Lors d’une déclaration, Benyamin Netanyahou a précisé : « L’équipe de Donald Trump nous a envoyé un projet, que nous n’avons pas accepté : ce n’est pas notre projet. Nous leur avons transmis nos commentaires. » Malgré cela, il a pris le temps de saluer le président américain, le qualifiant de « notre plus grand ami, l’un des plus grands amis qu’Israël ait eus à la Maison-Blanche ». Il a également réaffirmé que « l’existence d’Israël n’est pas sujette à négociation ».
Le Hamas, de son côté, a confirmé avoir approuvé la feuille de route qui représente la deuxième étape du plan de paix proposé par Donald Trump. Ce plan inclut un désarmement du Hamas en parallèle d’un retrait progressif des forces israéliennes de Gaza. Cependant, des inquiétudes, notamment au sein de l’extrême droite israélienne, demeurent. Le « Conseil de Paix », mis en place par Trump, a soutenu que l’armée israélienne ne quitterait pas le territoire avant un désarmement « complet » du Hamas.
Sur le terrain, les opérations militaires israéliennes continuent. Le chef d’état-major de l’armée, le lieutenant-général Eyal Zamir, a indiqué que l’armée agirait de manière proactive dans la bande de Gaza, où elle contrôle actuellement plus de 60 % du territoire.

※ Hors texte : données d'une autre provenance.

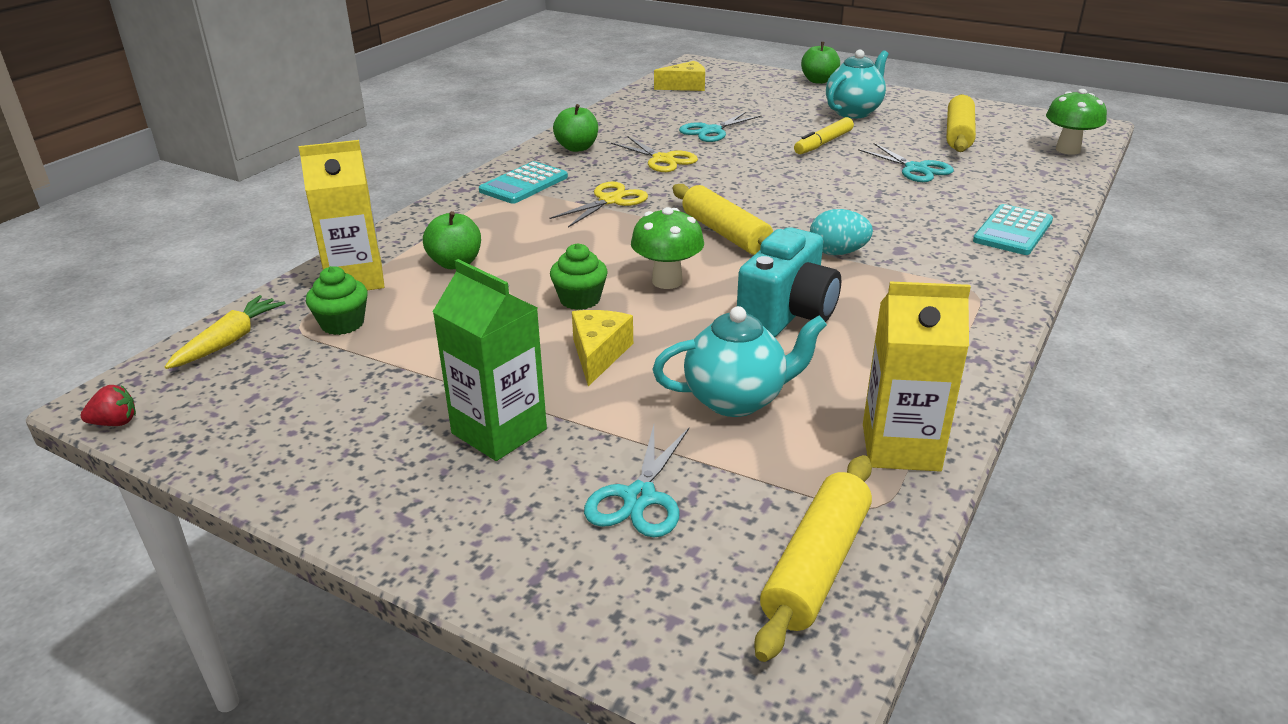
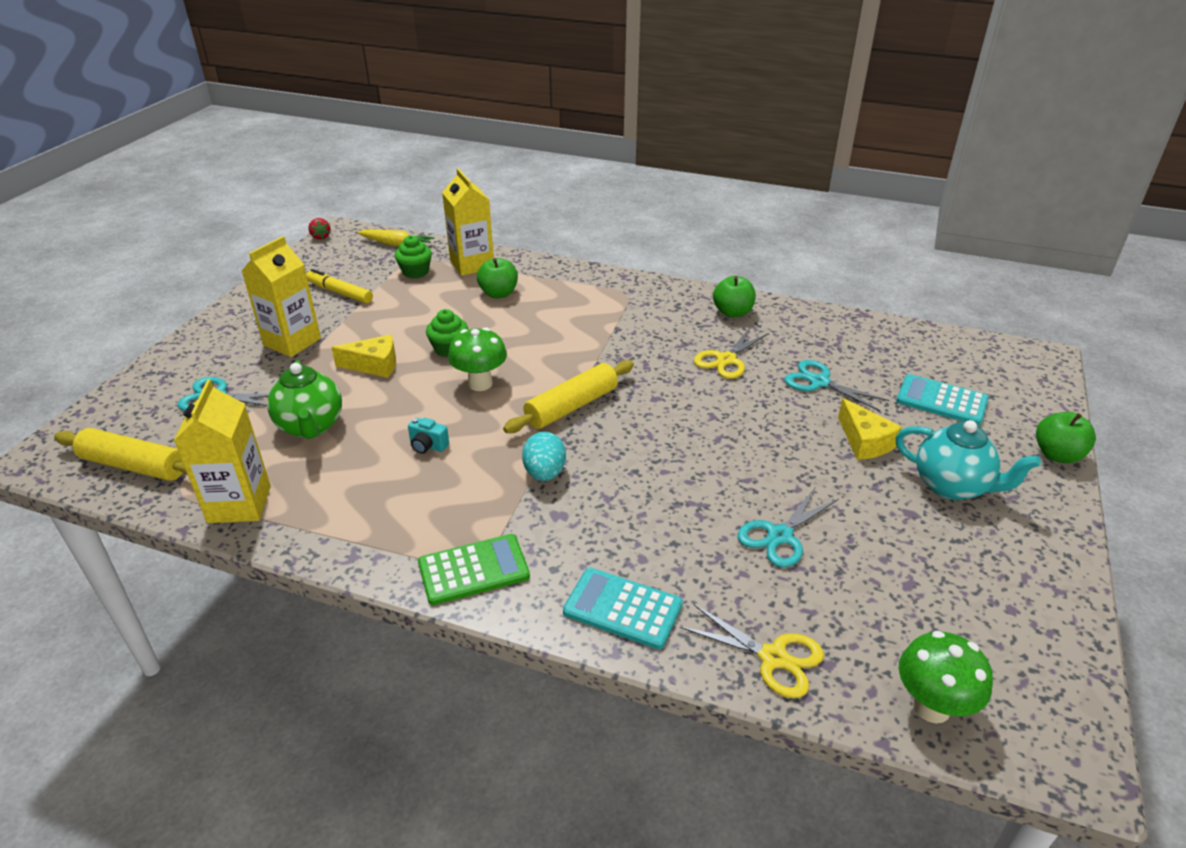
camera: 80 degrees right, 5 degrees up
(499, 431) = (292, 342): green carton -> yellow carton
(524, 184) = (642, 299): turquoise calculator -> turquoise calculator (941, 401)
(610, 200) = (623, 342): yellow scissors -> yellow scissors (773, 657)
(685, 86) = (950, 355): yellow cheese -> yellow cheese (864, 442)
(736, 400) = (311, 427): turquoise teapot -> green teapot
(787, 315) = (428, 446): turquoise camera -> turquoise camera, size x0.43
(823, 143) = (825, 461): yellow marker -> yellow marker (340, 292)
(958, 134) = (927, 584): yellow rolling pin -> none
(983, 292) = (473, 570): none -> green calculator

En visitant ses troupes, il a souligné : « Nous ne permettrons pas qu’une menace se forme à nos frontières, comme celle que nous avons connue le 7 octobre. »

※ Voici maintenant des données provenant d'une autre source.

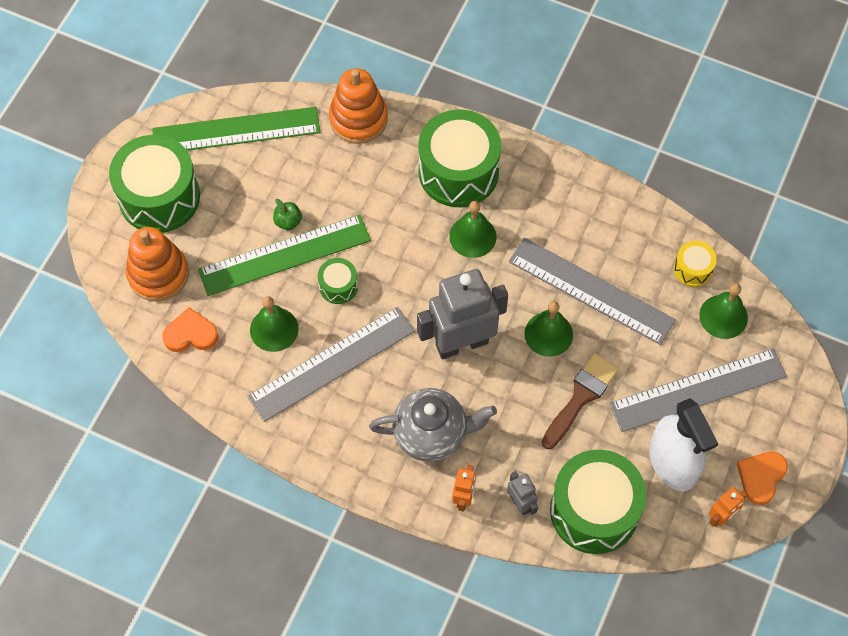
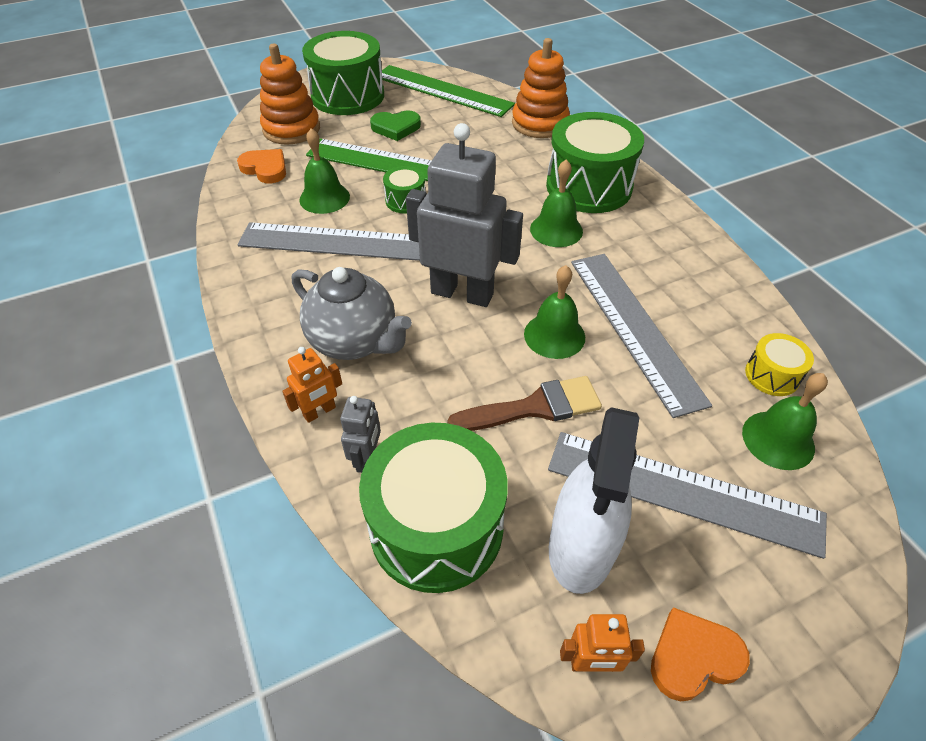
camera: 40 degrees right, 15 degrees down
(245, 209) = (396, 128): none -> green heart
(288, 221) = (416, 148): green apple -> none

Le contexte politique en Israël ajoute une pression supplémentaire sur ces discussions. Le pays doit organiser des élections législatives en octobre, un scrutin perçu comme un test crucial pour Benyamin Netanyahou, qui aspire à un nouveau mandat. Selon les derniers sondages, une majorité d’Israéliens expriment le souhait de voir son départ, en raison de critiques concernant des défaillances sécuritaires.
Le cabinet de sécurité israélien, qui devait se réunir mardi, a finalement reporté sa réunion à jeudi, en raison de la campagne pour les primaires du Likoud. Pendant ce temps, le Hamas a annoncé avoir obtenu l’accord des autres factions palestiniennes sur la feuille de route. Son porte-parole, Hazem Qassem, a déclaré : « Nous sommes parvenus à un accord avec les factions palestiniennes sur la feuille de route pour la mise en œuvre de l’accord de cessez-le-feu. » Il a également exhorté l’administration américaine à exercer une pression réelle sur le gouvernement israélien pour qu’il respecte cet accord.
Dans ce contexte complexe, les négociations restent délicates et sont marquées par des enjeux politiques internes autant qu’internationaux. L’avenir de la paix dans la région dépendra des décisions prises dans les jours et semaines à venir, alors que les tensions demeurent vives et que les attentes sont élevées.